Comment tenir la narration sur une telle longueur ?
Les séries documentaires concernent, en général, des procès ou, alors, il s’agit de collections sur les impressionnistes ou les grands hommes politiques, par exemple. Réaliser une série qui ne tire pas sa narration directement d’une enquête représentait un défi. Ces films demandent beaucoup au spectateur car l’histoire se développe sur quatre années. Nous avions par ailleurs la contrainte de raconter cette aventure de façon chronologique. Nous avons donc principalement travaillé la narration au montage. Pour ce faire, j’ai consulté plusieurs scénaristes de séries de fiction et notamment une jeune scénariste que j’avais repérée à la FEMIS, Julie Debiton.
Vous faites un parallèle entre les habitants de la rive droite et de la rive gauche, les « imaginaires » et les terriens, ceux qui font la culture et ceux qui pratiquent l’agriculture…
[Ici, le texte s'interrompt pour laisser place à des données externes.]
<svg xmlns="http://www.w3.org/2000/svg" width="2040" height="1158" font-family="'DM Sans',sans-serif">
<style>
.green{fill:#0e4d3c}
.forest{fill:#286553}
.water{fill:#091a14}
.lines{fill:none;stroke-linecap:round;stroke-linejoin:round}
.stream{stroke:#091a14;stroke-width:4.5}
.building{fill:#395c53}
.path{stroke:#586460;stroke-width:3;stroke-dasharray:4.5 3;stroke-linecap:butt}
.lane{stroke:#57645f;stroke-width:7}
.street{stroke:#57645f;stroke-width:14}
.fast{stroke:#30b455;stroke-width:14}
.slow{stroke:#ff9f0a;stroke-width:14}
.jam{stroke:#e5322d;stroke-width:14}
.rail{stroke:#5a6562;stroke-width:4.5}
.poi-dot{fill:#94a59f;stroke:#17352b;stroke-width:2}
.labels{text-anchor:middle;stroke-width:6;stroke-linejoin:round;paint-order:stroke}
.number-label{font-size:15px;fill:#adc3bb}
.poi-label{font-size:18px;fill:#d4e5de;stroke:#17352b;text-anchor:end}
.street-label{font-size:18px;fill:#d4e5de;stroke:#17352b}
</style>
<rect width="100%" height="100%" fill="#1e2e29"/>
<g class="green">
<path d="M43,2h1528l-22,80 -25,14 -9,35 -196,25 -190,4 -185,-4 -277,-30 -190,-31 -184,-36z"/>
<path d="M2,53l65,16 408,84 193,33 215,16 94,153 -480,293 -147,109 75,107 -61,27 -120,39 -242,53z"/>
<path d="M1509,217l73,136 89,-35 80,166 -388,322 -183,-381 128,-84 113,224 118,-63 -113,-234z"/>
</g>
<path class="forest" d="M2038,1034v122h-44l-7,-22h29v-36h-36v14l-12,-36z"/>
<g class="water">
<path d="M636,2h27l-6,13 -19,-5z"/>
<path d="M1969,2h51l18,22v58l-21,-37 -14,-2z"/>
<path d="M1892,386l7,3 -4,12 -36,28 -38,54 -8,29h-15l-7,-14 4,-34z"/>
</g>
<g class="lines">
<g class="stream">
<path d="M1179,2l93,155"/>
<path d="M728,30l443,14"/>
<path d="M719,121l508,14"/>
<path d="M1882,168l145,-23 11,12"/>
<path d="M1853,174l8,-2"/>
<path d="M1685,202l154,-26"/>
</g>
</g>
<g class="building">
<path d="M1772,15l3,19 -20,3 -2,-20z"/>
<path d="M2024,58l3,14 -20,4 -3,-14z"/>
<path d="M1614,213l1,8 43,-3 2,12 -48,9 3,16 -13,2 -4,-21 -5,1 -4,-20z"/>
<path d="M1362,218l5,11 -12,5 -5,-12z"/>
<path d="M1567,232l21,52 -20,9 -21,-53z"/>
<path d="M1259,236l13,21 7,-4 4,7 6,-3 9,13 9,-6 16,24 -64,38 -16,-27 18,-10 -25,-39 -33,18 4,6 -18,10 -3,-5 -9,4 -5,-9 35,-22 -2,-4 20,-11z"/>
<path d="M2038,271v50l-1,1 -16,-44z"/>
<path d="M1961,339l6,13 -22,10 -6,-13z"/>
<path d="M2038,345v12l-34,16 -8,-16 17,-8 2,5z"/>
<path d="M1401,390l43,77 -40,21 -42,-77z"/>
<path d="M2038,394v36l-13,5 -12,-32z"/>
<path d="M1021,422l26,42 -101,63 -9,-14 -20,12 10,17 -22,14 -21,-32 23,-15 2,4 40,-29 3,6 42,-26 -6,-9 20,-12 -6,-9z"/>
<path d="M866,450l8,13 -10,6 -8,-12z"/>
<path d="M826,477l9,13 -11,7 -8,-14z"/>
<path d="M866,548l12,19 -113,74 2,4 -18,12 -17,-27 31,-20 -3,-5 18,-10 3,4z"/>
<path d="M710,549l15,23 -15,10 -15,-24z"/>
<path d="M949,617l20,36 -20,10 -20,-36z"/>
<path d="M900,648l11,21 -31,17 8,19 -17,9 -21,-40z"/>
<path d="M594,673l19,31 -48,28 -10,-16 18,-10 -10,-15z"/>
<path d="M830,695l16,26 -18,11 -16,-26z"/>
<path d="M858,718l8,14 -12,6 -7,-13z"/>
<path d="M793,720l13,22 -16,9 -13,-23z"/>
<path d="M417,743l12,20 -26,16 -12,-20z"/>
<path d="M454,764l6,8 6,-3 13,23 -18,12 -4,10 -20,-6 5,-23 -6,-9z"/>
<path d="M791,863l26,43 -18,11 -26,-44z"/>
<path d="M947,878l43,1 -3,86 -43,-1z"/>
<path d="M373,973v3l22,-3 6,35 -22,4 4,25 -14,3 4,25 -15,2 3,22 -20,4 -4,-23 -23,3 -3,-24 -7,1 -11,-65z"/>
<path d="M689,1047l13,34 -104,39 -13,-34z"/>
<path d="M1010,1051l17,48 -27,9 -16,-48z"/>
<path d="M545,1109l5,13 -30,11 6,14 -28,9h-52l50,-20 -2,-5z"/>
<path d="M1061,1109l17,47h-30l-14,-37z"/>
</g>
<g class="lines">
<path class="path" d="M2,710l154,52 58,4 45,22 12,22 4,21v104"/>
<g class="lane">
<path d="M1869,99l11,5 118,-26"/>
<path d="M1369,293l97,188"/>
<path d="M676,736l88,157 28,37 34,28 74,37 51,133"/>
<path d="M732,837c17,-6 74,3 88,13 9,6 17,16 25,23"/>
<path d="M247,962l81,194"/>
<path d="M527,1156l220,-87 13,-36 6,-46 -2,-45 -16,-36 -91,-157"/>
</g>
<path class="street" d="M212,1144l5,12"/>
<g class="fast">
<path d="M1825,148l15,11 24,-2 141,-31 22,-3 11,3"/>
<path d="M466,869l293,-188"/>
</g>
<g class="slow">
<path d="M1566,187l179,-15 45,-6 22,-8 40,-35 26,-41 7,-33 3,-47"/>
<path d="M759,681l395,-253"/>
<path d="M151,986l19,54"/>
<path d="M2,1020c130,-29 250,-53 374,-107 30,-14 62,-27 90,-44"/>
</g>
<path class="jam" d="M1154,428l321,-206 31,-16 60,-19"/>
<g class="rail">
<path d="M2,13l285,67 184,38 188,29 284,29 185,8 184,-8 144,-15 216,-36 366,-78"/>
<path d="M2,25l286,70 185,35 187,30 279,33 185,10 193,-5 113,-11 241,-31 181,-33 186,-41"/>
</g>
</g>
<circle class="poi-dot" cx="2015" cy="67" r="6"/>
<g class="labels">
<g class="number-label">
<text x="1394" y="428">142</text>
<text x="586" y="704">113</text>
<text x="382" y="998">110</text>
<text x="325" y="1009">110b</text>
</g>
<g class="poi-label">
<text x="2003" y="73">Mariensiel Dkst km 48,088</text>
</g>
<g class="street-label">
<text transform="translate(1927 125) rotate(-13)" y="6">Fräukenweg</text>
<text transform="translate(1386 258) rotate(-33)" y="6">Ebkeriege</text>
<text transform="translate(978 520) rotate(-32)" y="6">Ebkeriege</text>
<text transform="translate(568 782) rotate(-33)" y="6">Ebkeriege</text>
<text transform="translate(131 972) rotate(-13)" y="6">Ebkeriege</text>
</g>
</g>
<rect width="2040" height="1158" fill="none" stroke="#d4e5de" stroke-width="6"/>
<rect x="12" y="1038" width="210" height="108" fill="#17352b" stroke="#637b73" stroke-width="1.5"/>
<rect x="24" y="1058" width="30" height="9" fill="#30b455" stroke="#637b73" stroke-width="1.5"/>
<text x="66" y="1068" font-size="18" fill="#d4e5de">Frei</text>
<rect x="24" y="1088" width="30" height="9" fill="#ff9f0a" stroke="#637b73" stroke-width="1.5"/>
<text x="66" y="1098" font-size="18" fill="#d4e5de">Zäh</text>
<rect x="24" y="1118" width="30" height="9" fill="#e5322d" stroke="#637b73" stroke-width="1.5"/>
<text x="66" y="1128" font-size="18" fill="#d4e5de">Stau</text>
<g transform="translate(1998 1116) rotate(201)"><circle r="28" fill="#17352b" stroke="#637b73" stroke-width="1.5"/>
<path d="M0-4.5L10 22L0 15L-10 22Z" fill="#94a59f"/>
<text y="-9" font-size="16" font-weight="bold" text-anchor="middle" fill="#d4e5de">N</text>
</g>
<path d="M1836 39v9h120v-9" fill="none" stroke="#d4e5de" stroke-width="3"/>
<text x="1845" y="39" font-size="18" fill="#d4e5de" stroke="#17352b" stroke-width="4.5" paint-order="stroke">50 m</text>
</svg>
Il y a, pour moi, un rapport évident entre les personnes qui travaillent la terre dans le village et ceux qu’on appelle, à Lussas, « les imaginaires ». Il ne faut pas oublier que le documentaire s’est déployé dans le village depuis l’intérieur. Jean Marie Barbe y est né et y a grandi. Ses parents tenaient l’épicerie du village. Parallèlement, j’ai rencontré Patrice, qui était ingénieur et a lui aussi fait un choix fort : celui de revenir pour reprendre l’exploitation familiale. Il y a aussi le maire qui est, lui, au centre de ces deux univers, à la fois vigneron et en lien avec les politiques pour que Tënk puisse voir le jour. Au début, le spectateur peut avoir l’impression que les agriculteurs sont un décor dans le film. Mais au fil des épisodes, on comprend que leurs problématiques lorsqu’ils subissent l’orage, par exemple, sont les mêmes que ceux des « imaginaires » susceptibles de perdre un financement de plusieurs centaines de milliers d’euros pour des questions politiques qui leur échappent. Ils sont contraints de trouver des solutions qui leur demandent parfois beaucoup de travail, à l’image des vendanges manuelles, pour gagner leur vie tout en défendant leurs valeurs, comme celles de faire un vin naturel. Pour moi, le rapport entre le cinéma d’auteur et le vin nature est évident. Ce sont les mêmes prérogatives : ne pas fictionner, ne pas tricher en ajoutant des sulfites, essayer d’obtenir quelque chose d’authentique et se battre par tous les moyens pour y parvenir…
« Le village », une série documentaire de Claire Simon en deux saisons, 18 épisodes de 30 minutes
Tënk est une plateforme SVoD (vidéo à la demande sur abonnement) dédiée aux documentaires d’auteur. Lancée en août 2016 et basée à Lussas en Ardèche, Tënk est disponible en France (métropole et DOM-TOM), Suisse, Belgique et Luxembourg.